И в конце концов труды и размышления принесли плоды. Патент оформлен, на проводе Иванов.
– …Смертность в странах Запада составляет чуть менее 10 на 1000 человек. Это дает около 20 миллионов человек в год, почти два миллиона тонн трупов. В четыре раза больше, чем квота на вылов трески! – вдохновенно говорил он Иванову. – Представь размер выручки. Если за каждое тело нам платят по полмиллиона, у нас получается бизнес с выручкой десять тысяч миллиардов в год, и это только по странам Запада, а у меня уже есть идейка для рекламы! Снимем ролик, где молодая красивая девушка гниет под землей. И мир восстанет против старого метода похорон! LoveDeath станет единственной альтернативой.
Хельге стало дурно.
– И какую женщину вы задействуете? – спросила она.
– Извини, Иванов, – произнес Лавстар и повернулся к Хельге.
Она смотрела на него глазами, полными отвращения и грусти:
– Кто же «завещает тело на нужды рекламы»? Кто будет для вас гнить?
– Так мы все там будем, что тут скрывать! Можно я договорю с Ивановым?
– Ты думаешь только о смерти.
– Иванов, я перезвоню…
– Ты думаешь только о смерти. Ты перестал говорить о крачках и бабочках, теперь тебя волнуют моль и нетопыри. А раньше ты интересовался всем живым, ты был исследователем жизни. Ты сидел с мальчиками и восхищался тем, как они играют без слов. Ты учил их узнавать разных птиц. Ты рассказывал им, как выглядели берега до того, как с них исчезли крачки. Ты мог ничего не замечать вокруг, но твоя голова была занята бабочками, а не этим.

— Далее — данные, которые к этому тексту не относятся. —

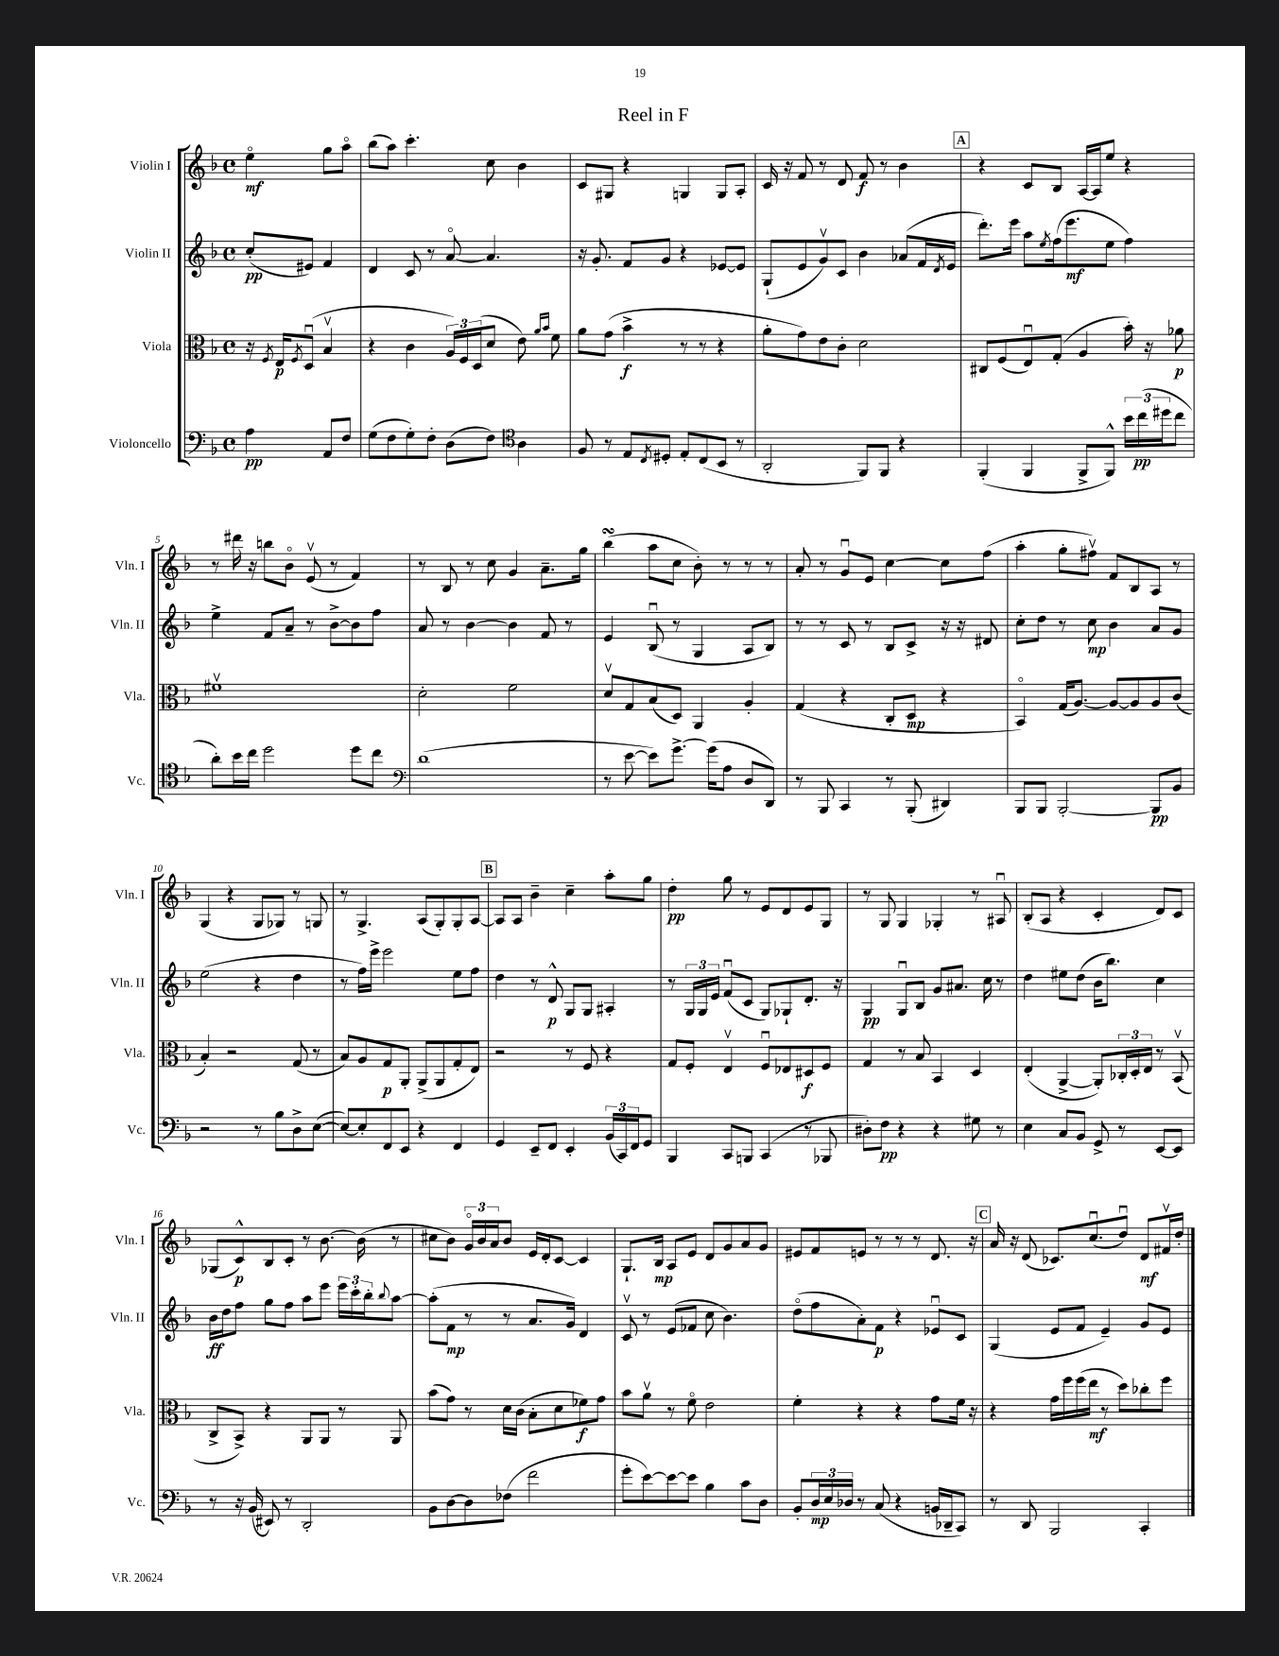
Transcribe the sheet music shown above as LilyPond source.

\header { title = "Reel in F" }
<<
\new StaffGroup <<
\new Staff = "s0" \with { instrumentName = "Violin I" shortInstrumentName = "Vln. I" } {
    \clef treble \key f \major \defaultTimeSignature \time 4/4 \partial 2
    e''4\flageolet\mf g''8 a''8\flageolet |
    bes''8( a''8) c'''4.-. c''8 bes'4 |
    c'8 gis8 r4 g4 g8 a8-. |
    c'16 r16 f'8 r8 d'8 f'8\f r8 bes'4 |
    \mark \markup { \box "A" } r4 c'8 bes8 a16~ a16 e''8 r4 |
    r8 dis'''16 r16 b''8 bes'8\flageolet e'8\upbow( r8 f'4) |
    r8 bes8 r8 c''8 g'4 a'8.-- g''16 |
    bes''4\turn( a''8 c''8 bes'8-.) r8 r8 r8 |
    a'8-. r8 g'8\downbow e'8 c''4~ c''8 f''8( |
    a''4-. g''8-. fis''8\upbow) f'8 bes8 a8 r8 |
    g4( r4 g8 ges8) r8 g8 |
    r8 g4.-> a8( g8-.) g8-. a8~ |
    \mark \markup { \box "B" } a8 a8 bes'4-- c''4-- a''8-. g''8 |
    d''4-.\pp g''8 r8 e'8 d'8 e'8 g8 |
    r8 g8 g4 ges4-. r8 ais8\downbow |
    bes8-.( a8 r4 c'4-. d'8) c'8 |
    ges8( c'8-^\p) bes8 c'8-. r8 bes'8.~ bes'16( r8 |
    cis''8 bes'8) \tuplet 3/2 { g'16\flageolet bes'16 a'16 } bes'8 e'16 d'16-. c'8~ c'4 |
    g8.-! bes16\mp a8 e'8 d'8 g'8 a'8 g'8 |
    eis'8 f'8 e'8 r8 r8 r8 d'8. r16 |
    \mark \markup { \box "C" } a'16 r16 d'8( ces'8.) c''8.\downbow( d''8\downbow) d'8\mf fis'16\upbow d''16-. \bar "|." |
}
\new Staff = "s1" \with { instrumentName = "Violin II" shortInstrumentName = "Vln. II" } {
    \clef treble \key f \major \defaultTimeSignature \time 4/4 \partial 2
    c''8-.\pp( eis'8) f'4 |
    d'4 c'8 r8 a'8~\flageolet a'4. |
    r16 g'8.-. f'8 g'8 r4 ees'8~ ees'8 |
    g8-!( e'8 g'8\upbow) c'8 bes'4 aes'8( f'16 \acciaccatura { d'8 } e'16 |
    \mark \markup { \box "A" } d'''8.-.) e'''16 a''8 \acciaccatura { e''8 } f''16( e'''8.\mf e''8 f''4) |
    e''4-> f'8 a'8-- r8 bes'8~-> bes'8 f''8 |
    a'8 r8 bes'4~ bes'4 f'8 r8 |
    e'4 bes8\downbow( r8 g4 a8 bes8) |
    r8 r8 c'8 r8 bes8 c'8-> r16 r16 dis'8 |
    c''8-. d''8 r8 c''8\mp bes'4 a'8 g'8 |
    e''2( r4 d''4 |
    r8 f''16) e'''16-> e'''2 e''8 f''8 |
    \mark \markup { \box "B" } d''4 r8 d'8-^\p g8 g8 ais4-. |
    r8 \tuplet 3/2 { g16 g16 e'16 } f'8\downbow( c'8 g8) ges8-! d'8.-. r16 |
    g4\pp g8\downbow bes8 g'8 ais'8. c''16 r8 |
    d''4 eis''8 d''8( bes'16 bes''8.) c''4 |
    bes'16\ff d''16 f''8 g''8 f''8 a''8 e'''8 \tuplet 3/2 { e'''16 c'''16-. bes''16-. } \appoggiatura { bes''8 } a''8~ |
    a''8-.( f'8\mp r8 r8 a'8. g'16) d'4 |
    c'8\upbow r8 e'8( fes'8 c''8 bes'4.) |
    d''8\flageolet( f''8 a'8-.) f'8\p r4 ees'8\downbow c'8 |
    \mark \markup { \box "C" } g4( e'8 f'8 e'4--) g'8 e'8 \bar "|." |
}
\new Staff = "s2" \with { instrumentName = "Viola" shortInstrumentName = "Vla." } {
    \clef alto \key f \major \defaultTimeSignature \time 4/4 \partial 2
    r16 \acciaccatura { f8 } e16\p \acciaccatura { f8 } d8\downbow( bes4\upbow |
    r4 c'4 \tuplet 3/2 { a16) f16 d16( } d'8 e'8) \grace { a'16 bes'16 } f'8 |
    a'8 g'8( bes'4->\f r8 r8 r4 |
    a'8-. g'8) e'8 c'8-. d'2 |
    \mark \markup { \box "A" } cis8 f8( e8\downbow) g8-.( a4 bes'16-.) r16 aes'8\p |
    fis'1\upbow |
    d'2-. f'2 |
    d'8\upbow g8 bes8( d8) a,4 a4-. |
    g4( r4 c8-. d8\mp r4 |
    bes,4\flageolet) g16( a8.~) a8~ a8 a8 c'8( |
    bes4-.) r2 g8( r8 |
    bes8) a8 g8\p a,8-. a,8->( a,8 g8-. e8) |
    \mark \markup { \box "B" } r2 r8 f8 r4 |
    g8 f8-. e4\upbow f8\downbow ees8 dis8\f f8 |
    g4 r8 bes8 bes,4 d4 |
    e4-.( a,4~-> a,8-.) \tuplet 3/2 { ces16-. d16-. e16 } r8 bes,8\upbow( |
    c8-> bes,8->) r4 a,8 a,8 r8 a,8 |
    bes'8( g'8) r8 d'16 c'16( bes8-. d'8 fes'8\f) g'8 |
    bes'8 a'8\upbow r8 f'8\flageolet e'2 |
    f'4-. r4 r4 g'8 f'16 r16 |
    \mark \markup { \box "C" } r4 g'16 f''16 f''16( e''16\mf r8 d''8) ces''8-. f''8 \bar "|." |
}
\new Staff = "s3" \with { instrumentName = "Violoncello" shortInstrumentName = "Vc." } {
    \clef bass \key f \major \defaultTimeSignature \time 4/4 \partial 2
    a4\pp a,8 f8 |
    g8( f8 g8-.) f8-. d8( f8) \clef tenor a4 |
    f8 r8 e8 \acciaccatura { c8 } dis8-. e8-. c8( bes,8 r8 |
    a,2-. f,8) f,8 r4 |
    \mark \markup { \box "A" } f,4-.( f,4 f,8-> f,8-^) \tuplet 3/2 { bes'16 c''16\pp( dis''16 } c''8 |
    a'8-.) bes'16 c''16 d''2 d''8 c''8 |
    \clef bass d'1( |
    r8 e'8~ e'8) g'8.~-> g'16( a8 d8 d,8) |
    r8 bes,,8 c,4 r8 bes,,8-.( dis,4) |
    bes,,8 bes,,8 bes,,2~-. bes,,8\pp bes,8 |
    r2 r8 bes8 d8-> e8~( |
    e8~) e8-. f,8 e,8 r4 f,4 |
    \mark \markup { \box "B" } g,4 e,8-- f,8 e,4-. \tuplet 3/2 { bes,16( c,16) f,16 } g,8 |
    bes,,4 c,8 b,,8 c,4( r8 bes,,8 |
    dis8-.) f8\pp r4 r4 gis8 r8 |
    e4 c8 bes,8 g,8-> r8 e,8~ e,8 |
    r8 r16 bes,16( eis,8) r8 d,2-. |
    bes,8 d8~ d8 fes8( f'2 |
    g'8-. e'8~) e'8~ e'8 bes4 c'8 d8 |
    bes,8-. \tuplet 3/2 { d16\mp e16 des16 } r8 c8( r4 b,16 des,16-- c,8) |
    \mark \markup { \box "C" } r8 d,8 bes,,2 c,4-. \bar "|." |
}
>>
>>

– А я не изменился. Мы запустим LoveDeath, и у меня снова будет время.
Но это было неправдой. Ведь это говорил не сам Эрвар. Это LoveDeath пыталась задушить их разговор. А Эрвару она разрешала выныривать на поверхность лишь изредка. Когда Хельга с ним познакомилась, Эрвар болел. Она влюбилась в человека, мозг которого занимали птичьи волны. Сейчас он снова превратился в оболочку, но теперь внутри сидела LoveDeath. Больной птичьими волнами был рассеян и забывчив, но человек изобретательный, странный и интересный. А больной идеей LoveDeath был тверд и холоден, бизнесмен и ничего больше. Птичьи волны и LoveDeath пользовались одним и тем же телом, заселяли одну и ту же голову, и поэтому, пожалуй, было немудрено, что Хельга их путала.
– Даже наши мальчики зовут тебя Лавстар. Что это вообще за имя? Они говорят только «Лавстар», как все те, кто знает тебя из газет. Лавстар, освободитель человечества от проводов…
Лавстар вышел в кухню. Закрыл глаза и взмолился, чуть не плача:
– Дай мне закончить с LoveDeath! У меня появится время, когда я с ней разберусь.
– Оставь смерть мертвым. Вернись к птицам. LoveDeath – это не наука. Это инженерия, бизнес, реклама. Она осуществима технически, но в ней нет волшебства. Ракеты – это просто автобусы. Запускать мертвые тела в космос может кто угодно.
Он не отвечал. Он набирал письмо Иванову, пряча пальцы, чтобы жена не увидела, чем он занят.
– Птицы – это была наука, a LoveDeath – это жадность.
Лавстар недовольно посмотрел на нее:
– Ты никогда не поймешь. Что, Бетховен из жадности написал Девятую симфонию? Ему восьми было мало? Из жадности Лакснесс писал романы после «Самостоятельных людей»? Эйнштейн недостаточно уже надумал к тридцати годам?